Looked at a home with finished MDF composite doors
The finish is a high gloss paint
Don't know if was field or shop applied

Need to bore, chisel , and mortise depending on particular door

I want to do an A+ job

Would appreciate your expertise in sharing your thoughts
including all tools which may mke the job go smoothly

Thanks in Advance for the info!

Frankkey


----------



## cabinetman (Jul 5, 2007)

I do those just like wood doors...same tooling. MDF will be dustier, but machines easy.












 







.


----------



## jschaben (Apr 1, 2010)

MDF does machine well but for hinge and lock mortises, I would recommend using a router and the proper templates. My experience has been the it doesn't do well with a hammer and chisel. Not to bad sans hammer but overall the router is the weapon of choice.:yes:


----------



## cabinetman (Jul 5, 2007)

jschaben said:


> MDF does machine well but for hinge and lock mortises, I would recommend using a router and the proper templates. My experience has been the it doesn't do well with a hammer and chisel. Not to bad sans hammer but overall the router is the weapon of choice.:yes:


I find MDF responds very well to very sharp tools. By the time it can take to get whatever templates set, and get the router ready, a sharp chisel works for me either paring or with a mallet much faster. Also, much less of a mess and noise, especially if done on the job.












 







.


----------



## jlord (Feb 1, 2010)

cabinetman said:


> I find MDF responds very well to very sharp tools. By the time it can take to get whatever templates set, and get the router ready, a sharp chisel works for me either paring or with a mallet much faster. Also, much less of a mess and noise, especially if done on the job.
> 
> 
> 
> ...


This is also a way to make a mess of your mortise if you have little experience in using hand tools for hinge mortises & it will look like it when the door is opened. A router used with a hinge mortising template will make for a neat & even mortise. A jig is definitely faster is you need to mortise several doors.


----------



## cabinetman (Jul 5, 2007)

jlord said:


> This is also a way to make a mess of your mortise if you have little experience in using hand tools for hinge mortises & it will look like it when the door is opened. A router used with a hinge mortising template will make for a neat & even mortise. A jig is definitely faster is you need to mortise several doors.

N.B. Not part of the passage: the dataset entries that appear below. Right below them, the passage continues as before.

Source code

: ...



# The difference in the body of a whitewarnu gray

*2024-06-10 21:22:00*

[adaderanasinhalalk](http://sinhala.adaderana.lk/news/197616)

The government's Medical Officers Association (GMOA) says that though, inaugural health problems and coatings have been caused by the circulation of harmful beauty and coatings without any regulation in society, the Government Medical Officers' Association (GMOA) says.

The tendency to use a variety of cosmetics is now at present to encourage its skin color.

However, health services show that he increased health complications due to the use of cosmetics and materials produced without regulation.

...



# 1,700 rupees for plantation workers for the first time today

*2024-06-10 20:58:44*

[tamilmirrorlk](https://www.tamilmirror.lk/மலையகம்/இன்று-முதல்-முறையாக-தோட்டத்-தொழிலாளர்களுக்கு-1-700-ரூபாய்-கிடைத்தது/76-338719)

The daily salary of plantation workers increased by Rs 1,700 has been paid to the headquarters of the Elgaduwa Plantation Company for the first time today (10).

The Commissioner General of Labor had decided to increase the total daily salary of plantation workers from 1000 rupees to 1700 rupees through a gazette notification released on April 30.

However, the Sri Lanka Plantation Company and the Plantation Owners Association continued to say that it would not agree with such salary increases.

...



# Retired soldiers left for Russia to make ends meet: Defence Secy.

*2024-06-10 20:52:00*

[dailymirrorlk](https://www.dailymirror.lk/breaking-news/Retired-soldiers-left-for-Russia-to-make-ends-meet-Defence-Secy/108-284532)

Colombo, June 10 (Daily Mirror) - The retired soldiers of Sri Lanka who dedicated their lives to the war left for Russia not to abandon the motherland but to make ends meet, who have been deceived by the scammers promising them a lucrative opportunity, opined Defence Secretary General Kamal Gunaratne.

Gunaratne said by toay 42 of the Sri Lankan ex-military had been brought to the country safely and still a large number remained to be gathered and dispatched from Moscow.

And the converse is true...if you have little experience with a router and template, you can make a mess of your mortise & it will look like it when the door is opened.:yes:












 







.


----------



## jlord (Feb 1, 2010)

cabinetman said:


> And the converse is true...if you have little experience with a router and template, you can make a mess of your mortise & it will look like it when the door is opened.:yes:
> 
> 
> 
> ...


Yes you can make a mess with any method but the router used with a template has a much quicker learning curve to look good. Also much quicker than doing multiple doors all by hand. Not many trim carpenters grab the hand tools anymore when hanging doors & there's a reason for that.


----------